→ **TEXT FOR ANALYSIS**
Hi,
This is just part of a bigger program I'm writing, but at the moment I don't know how to do what I'm about to say.
So first, the user enters a sentence. Now, I have a text file with sentences to match it to. So let's say the first line in the text file is:
i am <state> | Do you often feel <state>?

So what I need to do is check whether the input matches the part before the | and if so, print the part after the |. The <state> is represented by any word. So if the user inputs 'i am hungry', then <state> would be hungry, and the output would be 'Do you often feel hungry'. The problem is I don't know how to check the input like that when I don't know one of the words. I can't remove the <state> and use indexing to get the next word because:
Another rule may not have the missing word at the start or end eg.
can you <w1> <w2> <w3> something | Why should I <w1> <w2> <w3> something?
The input might be 'can you help me with something' and the output would then by 'Why should I help you with something?

(Dataset records)

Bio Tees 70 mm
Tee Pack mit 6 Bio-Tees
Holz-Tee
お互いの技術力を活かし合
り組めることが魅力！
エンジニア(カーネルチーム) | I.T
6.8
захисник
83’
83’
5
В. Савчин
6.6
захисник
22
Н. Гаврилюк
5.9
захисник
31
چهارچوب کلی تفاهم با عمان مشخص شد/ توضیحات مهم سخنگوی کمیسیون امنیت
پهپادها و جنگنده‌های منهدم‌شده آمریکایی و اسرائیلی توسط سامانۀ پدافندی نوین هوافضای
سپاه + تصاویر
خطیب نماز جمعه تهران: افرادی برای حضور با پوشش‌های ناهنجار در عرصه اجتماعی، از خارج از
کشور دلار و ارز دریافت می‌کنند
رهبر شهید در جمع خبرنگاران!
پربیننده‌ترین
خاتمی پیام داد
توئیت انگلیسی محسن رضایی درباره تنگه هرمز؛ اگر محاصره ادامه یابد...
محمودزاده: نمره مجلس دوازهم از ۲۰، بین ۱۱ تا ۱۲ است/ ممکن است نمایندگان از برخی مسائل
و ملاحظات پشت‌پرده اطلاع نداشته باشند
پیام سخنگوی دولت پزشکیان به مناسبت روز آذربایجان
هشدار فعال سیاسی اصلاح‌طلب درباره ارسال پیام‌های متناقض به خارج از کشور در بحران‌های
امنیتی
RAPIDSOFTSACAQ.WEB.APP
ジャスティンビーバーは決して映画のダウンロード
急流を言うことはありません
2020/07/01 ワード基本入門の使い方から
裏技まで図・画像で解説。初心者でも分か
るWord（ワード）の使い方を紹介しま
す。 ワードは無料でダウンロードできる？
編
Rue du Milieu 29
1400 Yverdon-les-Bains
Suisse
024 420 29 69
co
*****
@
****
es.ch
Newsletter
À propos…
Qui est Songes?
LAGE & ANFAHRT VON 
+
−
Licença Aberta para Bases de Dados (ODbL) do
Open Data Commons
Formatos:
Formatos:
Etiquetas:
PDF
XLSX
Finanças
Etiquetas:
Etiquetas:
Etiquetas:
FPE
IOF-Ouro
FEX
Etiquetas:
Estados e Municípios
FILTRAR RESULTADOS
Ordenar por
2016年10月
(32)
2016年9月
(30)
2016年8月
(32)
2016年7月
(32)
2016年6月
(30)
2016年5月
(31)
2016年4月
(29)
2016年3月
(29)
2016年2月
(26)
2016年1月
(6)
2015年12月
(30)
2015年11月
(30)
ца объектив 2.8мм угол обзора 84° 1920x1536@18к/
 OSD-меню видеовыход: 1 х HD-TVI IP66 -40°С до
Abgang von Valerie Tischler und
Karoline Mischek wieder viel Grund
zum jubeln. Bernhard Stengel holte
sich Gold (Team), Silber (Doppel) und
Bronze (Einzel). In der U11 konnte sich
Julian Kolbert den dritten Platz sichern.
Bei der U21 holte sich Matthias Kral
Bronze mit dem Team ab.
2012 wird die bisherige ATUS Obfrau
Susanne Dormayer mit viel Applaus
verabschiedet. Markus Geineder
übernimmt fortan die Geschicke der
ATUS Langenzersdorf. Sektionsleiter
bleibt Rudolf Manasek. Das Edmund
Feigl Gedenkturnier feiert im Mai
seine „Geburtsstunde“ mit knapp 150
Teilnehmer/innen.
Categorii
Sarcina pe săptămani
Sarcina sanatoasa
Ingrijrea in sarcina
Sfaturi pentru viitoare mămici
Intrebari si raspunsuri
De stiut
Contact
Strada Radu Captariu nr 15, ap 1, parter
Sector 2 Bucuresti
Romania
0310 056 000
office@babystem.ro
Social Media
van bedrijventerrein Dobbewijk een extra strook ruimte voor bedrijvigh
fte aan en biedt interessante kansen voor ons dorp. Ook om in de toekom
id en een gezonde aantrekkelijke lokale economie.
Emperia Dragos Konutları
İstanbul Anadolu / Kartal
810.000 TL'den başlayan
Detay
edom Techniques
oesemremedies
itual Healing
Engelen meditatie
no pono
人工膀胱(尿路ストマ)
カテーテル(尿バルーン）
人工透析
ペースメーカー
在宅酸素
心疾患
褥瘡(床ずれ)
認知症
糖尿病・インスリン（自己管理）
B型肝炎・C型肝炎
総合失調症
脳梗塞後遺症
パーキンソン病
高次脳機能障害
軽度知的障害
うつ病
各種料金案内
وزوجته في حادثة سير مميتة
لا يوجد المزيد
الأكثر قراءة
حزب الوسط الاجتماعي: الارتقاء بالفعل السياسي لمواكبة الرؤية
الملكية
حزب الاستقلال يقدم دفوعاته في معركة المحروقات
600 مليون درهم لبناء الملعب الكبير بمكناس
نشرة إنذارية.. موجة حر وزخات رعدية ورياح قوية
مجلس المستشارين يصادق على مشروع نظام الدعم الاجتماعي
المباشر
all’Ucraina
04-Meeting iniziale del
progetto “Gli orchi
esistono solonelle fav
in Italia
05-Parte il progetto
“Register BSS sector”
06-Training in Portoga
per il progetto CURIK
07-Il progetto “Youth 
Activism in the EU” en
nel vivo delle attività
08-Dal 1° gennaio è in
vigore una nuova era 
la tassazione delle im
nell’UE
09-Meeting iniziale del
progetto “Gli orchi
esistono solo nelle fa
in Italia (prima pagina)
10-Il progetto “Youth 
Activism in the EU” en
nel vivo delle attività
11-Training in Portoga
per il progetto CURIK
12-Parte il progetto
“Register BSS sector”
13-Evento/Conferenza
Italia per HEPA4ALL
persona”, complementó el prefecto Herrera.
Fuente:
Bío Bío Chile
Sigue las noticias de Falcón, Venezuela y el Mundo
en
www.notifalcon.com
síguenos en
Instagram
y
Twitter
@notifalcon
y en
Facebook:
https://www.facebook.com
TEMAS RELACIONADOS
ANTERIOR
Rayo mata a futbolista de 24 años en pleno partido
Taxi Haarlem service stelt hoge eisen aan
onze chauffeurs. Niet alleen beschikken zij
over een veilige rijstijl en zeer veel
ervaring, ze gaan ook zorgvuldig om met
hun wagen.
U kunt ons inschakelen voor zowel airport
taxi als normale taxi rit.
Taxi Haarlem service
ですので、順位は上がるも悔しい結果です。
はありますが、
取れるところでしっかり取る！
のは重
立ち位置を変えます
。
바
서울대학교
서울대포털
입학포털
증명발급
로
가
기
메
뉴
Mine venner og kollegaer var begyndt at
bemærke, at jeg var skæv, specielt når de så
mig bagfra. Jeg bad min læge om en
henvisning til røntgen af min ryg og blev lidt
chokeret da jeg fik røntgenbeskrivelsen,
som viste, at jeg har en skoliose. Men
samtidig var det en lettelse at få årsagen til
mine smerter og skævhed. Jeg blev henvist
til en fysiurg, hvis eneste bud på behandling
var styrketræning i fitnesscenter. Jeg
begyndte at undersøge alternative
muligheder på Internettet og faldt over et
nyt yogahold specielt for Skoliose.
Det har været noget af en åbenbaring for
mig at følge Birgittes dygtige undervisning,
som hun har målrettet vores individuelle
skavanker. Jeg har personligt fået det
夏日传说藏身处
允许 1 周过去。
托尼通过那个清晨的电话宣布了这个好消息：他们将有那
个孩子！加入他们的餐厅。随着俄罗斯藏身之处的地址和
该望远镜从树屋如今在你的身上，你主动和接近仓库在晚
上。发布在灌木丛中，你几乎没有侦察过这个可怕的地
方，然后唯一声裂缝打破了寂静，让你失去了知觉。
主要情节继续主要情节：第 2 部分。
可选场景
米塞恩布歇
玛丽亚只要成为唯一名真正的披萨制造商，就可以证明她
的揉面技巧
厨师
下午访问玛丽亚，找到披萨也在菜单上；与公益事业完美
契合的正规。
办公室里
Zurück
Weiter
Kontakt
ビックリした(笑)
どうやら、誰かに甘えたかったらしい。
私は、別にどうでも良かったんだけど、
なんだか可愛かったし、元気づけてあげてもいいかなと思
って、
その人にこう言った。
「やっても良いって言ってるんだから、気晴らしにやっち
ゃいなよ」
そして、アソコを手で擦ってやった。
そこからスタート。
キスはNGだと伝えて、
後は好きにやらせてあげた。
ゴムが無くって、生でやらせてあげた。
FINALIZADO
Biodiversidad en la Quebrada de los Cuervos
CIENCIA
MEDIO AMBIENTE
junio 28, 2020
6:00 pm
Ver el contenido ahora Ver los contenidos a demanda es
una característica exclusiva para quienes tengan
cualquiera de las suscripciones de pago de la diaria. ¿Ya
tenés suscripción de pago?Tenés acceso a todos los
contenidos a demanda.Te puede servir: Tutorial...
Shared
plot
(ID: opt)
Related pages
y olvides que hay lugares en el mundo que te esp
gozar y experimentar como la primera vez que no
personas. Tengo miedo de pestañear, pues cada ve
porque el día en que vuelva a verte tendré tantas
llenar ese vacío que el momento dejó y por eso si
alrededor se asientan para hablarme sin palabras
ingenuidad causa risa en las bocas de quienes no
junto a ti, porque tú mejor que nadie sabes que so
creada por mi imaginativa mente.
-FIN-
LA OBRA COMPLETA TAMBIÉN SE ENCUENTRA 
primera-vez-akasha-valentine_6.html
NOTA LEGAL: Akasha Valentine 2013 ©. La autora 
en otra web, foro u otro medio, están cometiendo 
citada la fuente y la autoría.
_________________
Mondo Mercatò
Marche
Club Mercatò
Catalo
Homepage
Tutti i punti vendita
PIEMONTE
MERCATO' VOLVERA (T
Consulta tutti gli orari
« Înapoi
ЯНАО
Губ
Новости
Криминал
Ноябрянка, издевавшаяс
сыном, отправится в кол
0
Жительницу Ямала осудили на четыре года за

→ **EXERCISE TASKS**
A: In the forum post, what would <state> be if the user inputs 'i am hungry'?
B: Rewrite the forum post between "can you <w1>" and "you with something?", inclusive, putting "anything" wherever "something" appears.
Rely only on the forum post when responding.

→ **RESULTS BY TASK**
A: Hungry.

B:
can you <w1> <w2> <w3> anything | Why should I <w1> <w2> <w3> anything?
The input might be 'can you help me with anything' and the output would then by 'Why should I help you with anything?